Another difference between continental and Anglo-American scholarship is that S. makes no direct remarks about the relationship between the narrative portions of the text and the speeches. By contrast, the way in which Thucydidean narrative corrects the claims and impressions produced by the various speakers usually seems quite important to American readers. This difference in focus reveals one of the consequences of our differing answer to the Thucydidean question: our attention to the relations between the speeches and the narrative is enabled by our conclusion that large sections of the text are unified enough to undergo analysis of these relations.

S.’s use of the ancient sources on Thucydides is also less familiar, at least to me. It seems as if Marcellinus, whom S. cites with a frequency puzzling given the unreliability of his account, should be considered less important than Dionysius of Halicarnassus, whose work on Thucydides S. mentions, but does not discuss.

Finally, Thucydides gets considerable attention from political theorists in Britain and the U.S. Their work on Thucydides, in its volume, and in the public attention it receives, entirely overwhelms the work of philologists and ancient historians. It is a fact, for instance, that a philologist or ancient historian publishing on Thucydides will be lucky to find one tenth of the readership of Richard Ned Lebow’s The Tragic Vision of Politics: Ethics, Interests and Orders (Cambridge, 2003). It is possible that political scientists and political theorists in Germany also produce work on Thucydides, although I don’t know of any. If they do, they find no mention in S., nor does his bibliography reflect the work on Thucydides undertaken by political theorists of other nations.

In my view, it would be better if this were not the case. In America, at least, Thucydides scholarship is an important arena for the discussion of political questions of great contemporary interest. This is an important fact about the reception of Thucydides, first, and second, it is perfectly possible that some of our colleagues in political science and political theory have important and useful things to say.

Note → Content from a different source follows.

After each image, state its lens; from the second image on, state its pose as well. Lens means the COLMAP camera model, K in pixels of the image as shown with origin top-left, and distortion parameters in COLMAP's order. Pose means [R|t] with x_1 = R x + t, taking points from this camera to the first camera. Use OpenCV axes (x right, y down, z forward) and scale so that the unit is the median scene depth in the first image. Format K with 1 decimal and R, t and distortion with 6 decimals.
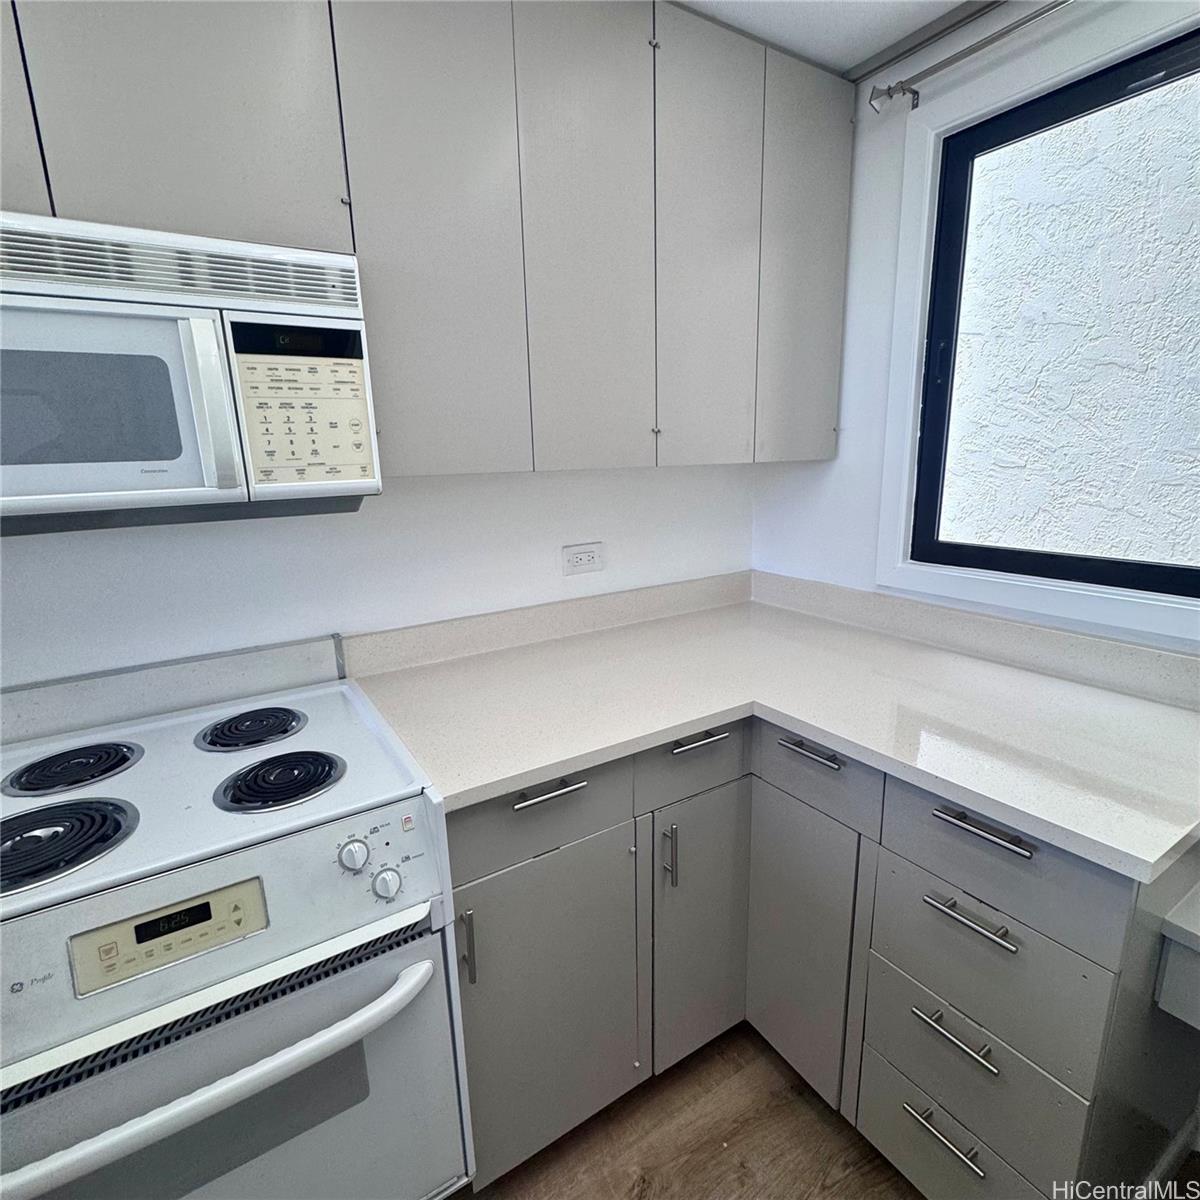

These problems or differences pale in comparison to the good done when students are provided with a comprehensive, yet concise, introduction to the text and the most important scholarly questions pertaining to it. S. provides German-speaking students with essential information. His interpretations demonstrate a deep knowledge of this difficult book: S. does not reduce or dumb down his arguments in order to achieve concision. Both in terms of his example as an interpreter, therefore, and in terms of the information he chooses to impart, Sonnabend provides the most useful introduction to the great historian available.